RAM KISHAN Vs. STATE OF HARYANA

Decided On November 14, 1990
RAM KISHAN Appellant
V/S
STATE OF HARYANA Respondents

JUDGEMENT

(1.) INDERWATI and Saroj, two daughters of Balwan son of Rati Ram, resident of village Ghikada, were married to two brothers named Ram Kishan accused appellant and Satyawan, respectively, 13.4.1984. Around 5.00 A.M. on 7.11.1988, nearly 4 years and 7 months after her marriage, Inderwati died otherwise than under normal circumstances by drowning in the well of Ganga Ram son of Jawahara, resident of village Ghudan. Suraj Bhan, eldest brother of Ram Kishan, reported it to be a case of accident. Balwan Singh, father of the deceased, however, reported it to be a case of drowning death on 12-11-1988. The delay in lodging the FIR was explained by the father of the deceased thus :-

(2.) VIDE its impugned judgement dated 4-10-1989, learned trial court convicted Ram Kishan accused of the commission of offences under Sections 304-B and 498-A of the Indian Penal Code, but absolved him of the offence under Section 306 of the Indian Penal Code, holding that cruelty and maltreatment was alleged in respect of demands for more dowry and not to pressurise her to commit suicide. In respect of conviction, under Section 304-B of the Indian Penal Code, Ram Kishan accused was sentenced to undergo rigorous imprisonment for a period of seven years and rigorous imprisonment for a period of two years was awarded to him for his conviction under Section 498-A of the I.P.C. Both the substantive sentences of imprisonment awarded to convicted accused appellant were, however, ordered to run concurrently. Feeling aggrieved from his conviction and sentences aforesaid, Ram Kishan accused-appellant filed Criminal Appeal No. 408 S.B. of 1989 in this Court.

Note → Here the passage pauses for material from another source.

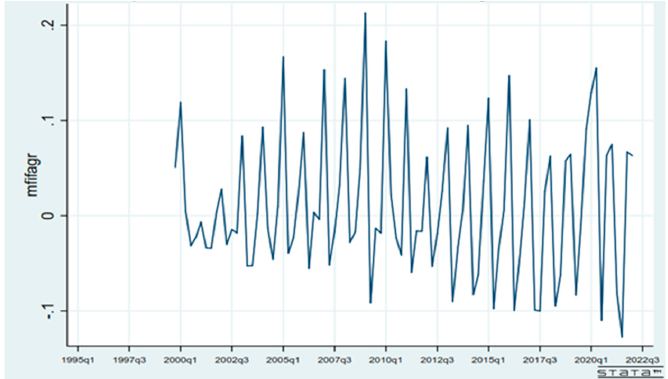
Figure A3. Monetary & Financial Institutions Financial Assets Grooth Rate in Greece. J. Risk Financial Manag. 2022 , 15 , x FOR PEER REVIEW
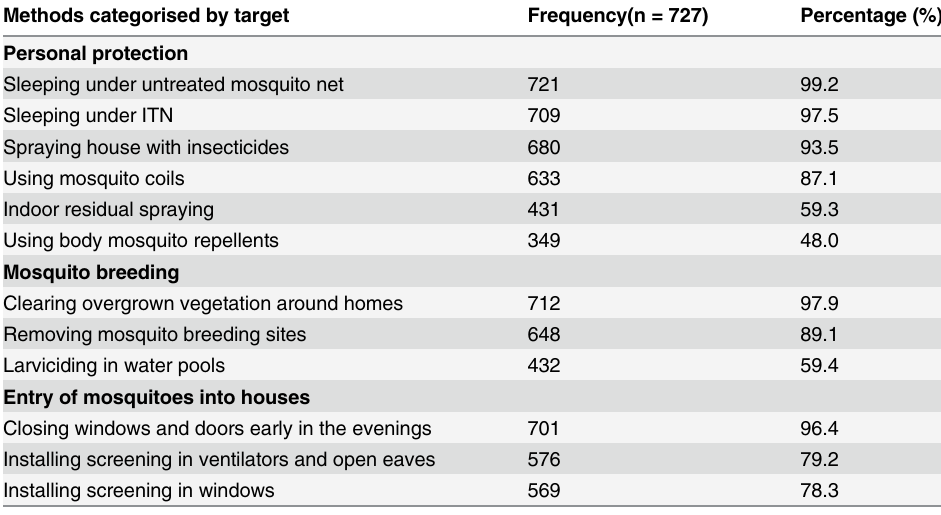
Table 2. Awareness of malaria prevention methods in the integrated approach. Methods categorised by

(3.) LEARNED counsel for appellant referred me to the observations made in Wazir Chand and another v. State of Haryana, 1989(1) Recent Criminal Reports 109 (SC) : 1989 CAR (SC) 109 and urged that drowning of Inderwati deceased in the well can either be termed as accident pure and simple or at the most intentional and determined suicide by the deceased. It can in no circumstances, according to the learned counsel for the appellant, be termed as dowry death, occurring otherwise than under normal circumstances. The argument is wholly without merit and the authority cited does not support it. In the authority cited, it was a burn case, occurring before the enactment of, Section 304-B of the Indian Penal Code. In the absence of suicide note and absence of kerosene smell from the clothes of the bride, it was held, "Admittedly medical aid having been proved to have been made available by the in-laws, it cannot be said with certainty that it was a case of suicide." Both, the father-in-law and the bridegroom, were, however, held guilty under Section 498-A of the Indian Penal Code.